━━━━━ QUOTED PASSAGE

Lindsay McIntyre
Alvin Balkind Gallery, CAG Façade and offsite at Yaletown-Roundhouse Station
Lindsay McIntyre, qulliq, 2025. Courtesy of the artist.
Lindsay McIntyre engages filmmaking as a material practice. For over two decades, she has experimented with manipulating the properties of celluloid, creating a diverse body of films grounded in labour, collaboration and process. Working between documentary, experimental film and expanded cinema performance, McIntyre’s oeuvre reflects on displacement from Inuit Nunangat, place- and land-based methodologies, Inuit community, and survivance, often in conversation with her family history.
At the Contemporary Art Gallery, McIntyre presents Tuktuit, a film installation exploring the interconnectedness of lichen growth, caribou populations and land use in the North. The film, which depicts McIntyre processing a caribou hide, incorporates footage shot on 16mm film made with caribou gelatin emulsion, and is projected on the hide it depicts. Alongside the installation and across CAG’s façade are related caribou hide works and photographs thereof, which extend Tuktuit’s concerns with labour and intergenerational knowledge.
The exhibition is accompanied by What We Never Lost, an offsite presentation at Yaletown-Roundhouse Station featuring multiple-exposure stills from Seeing Her, a film that places McIntyre’s filmmaking in dialogue with her great-grandmother Kumaa’naaq’s skilled beadwork.

━━━━━━━━━━

◆ SET OF TASKS ◆
#1 Condense the paragraph of the exhibition text beginning "At the Contemporary Art Gallery" into a short bulleted list that retains its main facts.
#2 Continue the exhibition text past its final sentence.

━━━━━ STUDY MATERIAL

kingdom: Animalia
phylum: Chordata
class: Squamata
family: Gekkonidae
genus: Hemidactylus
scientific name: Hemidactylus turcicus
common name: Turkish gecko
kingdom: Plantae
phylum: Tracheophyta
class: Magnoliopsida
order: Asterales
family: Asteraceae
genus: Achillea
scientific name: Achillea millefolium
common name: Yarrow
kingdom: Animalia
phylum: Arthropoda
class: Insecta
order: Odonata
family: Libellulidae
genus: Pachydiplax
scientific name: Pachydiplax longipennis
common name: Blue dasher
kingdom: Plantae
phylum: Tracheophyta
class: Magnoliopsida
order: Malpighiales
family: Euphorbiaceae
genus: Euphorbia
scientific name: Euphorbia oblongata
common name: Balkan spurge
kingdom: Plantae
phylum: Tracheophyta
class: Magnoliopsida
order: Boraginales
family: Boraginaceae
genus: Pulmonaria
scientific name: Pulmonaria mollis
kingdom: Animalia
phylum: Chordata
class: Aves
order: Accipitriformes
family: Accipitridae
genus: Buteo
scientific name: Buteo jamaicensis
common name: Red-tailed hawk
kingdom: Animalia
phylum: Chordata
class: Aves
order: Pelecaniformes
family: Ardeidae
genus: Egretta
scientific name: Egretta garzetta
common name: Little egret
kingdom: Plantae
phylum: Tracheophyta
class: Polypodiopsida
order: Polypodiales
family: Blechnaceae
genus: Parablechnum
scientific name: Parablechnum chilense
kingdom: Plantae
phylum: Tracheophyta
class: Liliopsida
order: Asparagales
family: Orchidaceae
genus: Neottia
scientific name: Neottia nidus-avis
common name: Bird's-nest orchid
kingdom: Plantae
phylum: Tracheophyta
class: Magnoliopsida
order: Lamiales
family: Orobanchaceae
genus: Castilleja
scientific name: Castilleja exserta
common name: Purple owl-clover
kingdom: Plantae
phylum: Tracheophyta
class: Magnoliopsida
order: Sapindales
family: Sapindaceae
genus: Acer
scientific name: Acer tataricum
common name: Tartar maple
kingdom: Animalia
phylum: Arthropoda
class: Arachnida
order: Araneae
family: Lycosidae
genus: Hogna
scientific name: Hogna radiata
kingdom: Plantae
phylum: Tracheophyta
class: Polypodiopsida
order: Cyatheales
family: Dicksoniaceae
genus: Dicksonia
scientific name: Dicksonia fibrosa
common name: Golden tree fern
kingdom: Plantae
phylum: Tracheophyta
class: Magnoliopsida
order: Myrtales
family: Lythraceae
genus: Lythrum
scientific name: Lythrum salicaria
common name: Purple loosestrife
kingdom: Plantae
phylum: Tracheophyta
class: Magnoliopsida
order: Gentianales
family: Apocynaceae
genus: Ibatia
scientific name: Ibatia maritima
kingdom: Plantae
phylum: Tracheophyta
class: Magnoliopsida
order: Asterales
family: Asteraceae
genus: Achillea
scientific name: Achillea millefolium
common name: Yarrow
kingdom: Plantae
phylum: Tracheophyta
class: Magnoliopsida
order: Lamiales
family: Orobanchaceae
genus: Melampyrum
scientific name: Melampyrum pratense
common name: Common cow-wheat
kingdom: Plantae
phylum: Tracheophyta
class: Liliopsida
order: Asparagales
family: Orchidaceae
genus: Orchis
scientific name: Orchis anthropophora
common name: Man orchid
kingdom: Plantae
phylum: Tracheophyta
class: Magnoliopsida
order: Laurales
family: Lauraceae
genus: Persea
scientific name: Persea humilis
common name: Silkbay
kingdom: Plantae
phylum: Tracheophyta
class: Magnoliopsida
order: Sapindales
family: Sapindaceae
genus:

━━━━━━━━━━

◆ ANSWERS TO THIS EXERCISE ◆
#1
- At the Contemporary Art Gallery, McIntyre presents Tuktuit, a film installation on how lichen growth, caribou populations and land use in the North are interconnected.
- The film shows McIntyre processing a caribou hide. It includes footage shot on 16mm film made with caribou gelatin emulsion and is projected onto the hide it depicts.
- Related caribou hide works and photographs of them appear alongside the installation and across CAG's façade. They extend the film's concerns with labor and intergenerational knowledge.

#2
Biography
Lindsay McIntyre is an artist and filmmaker of Inuit and mixed settler descent who explores place-based knowledge, material practices and personal histories in her experimental/documentary shorts. Her films have received numerous awards and accolades and have been presented at Anthology Film Archives, the Baltimore Museum of Art, Berkeley Art Museum and Pacific Film Archive, the National Museum of the American Indian, Rovaniemi Art Museum, and in film festivals worldwide. NIGIQTUQ ᓂᒋᖅᑐᖅ (The South Wind) (2023), her recent leap into narrative, garnered her Best Short at the imagineNATIVE Film + Media Arts Festival and a submission to the 2025 Academy Awards. Her related first dramatic feature, The Words We Can’t Speak (in development), won the Women in the Director’s Chair Feature Film Award. She is a fellow of Sundance Native Lab (2024), Forge Projects (2024) and the COUSIN Collective (2022), and teaches Film + Screen Arts at Emily Carr University of Art + Design on unceded Coast Salish Territory in Vancouver.
Acknowledgements
This exhibition is part of the 2025 Capture Photography Festival Featured Exhibition Program.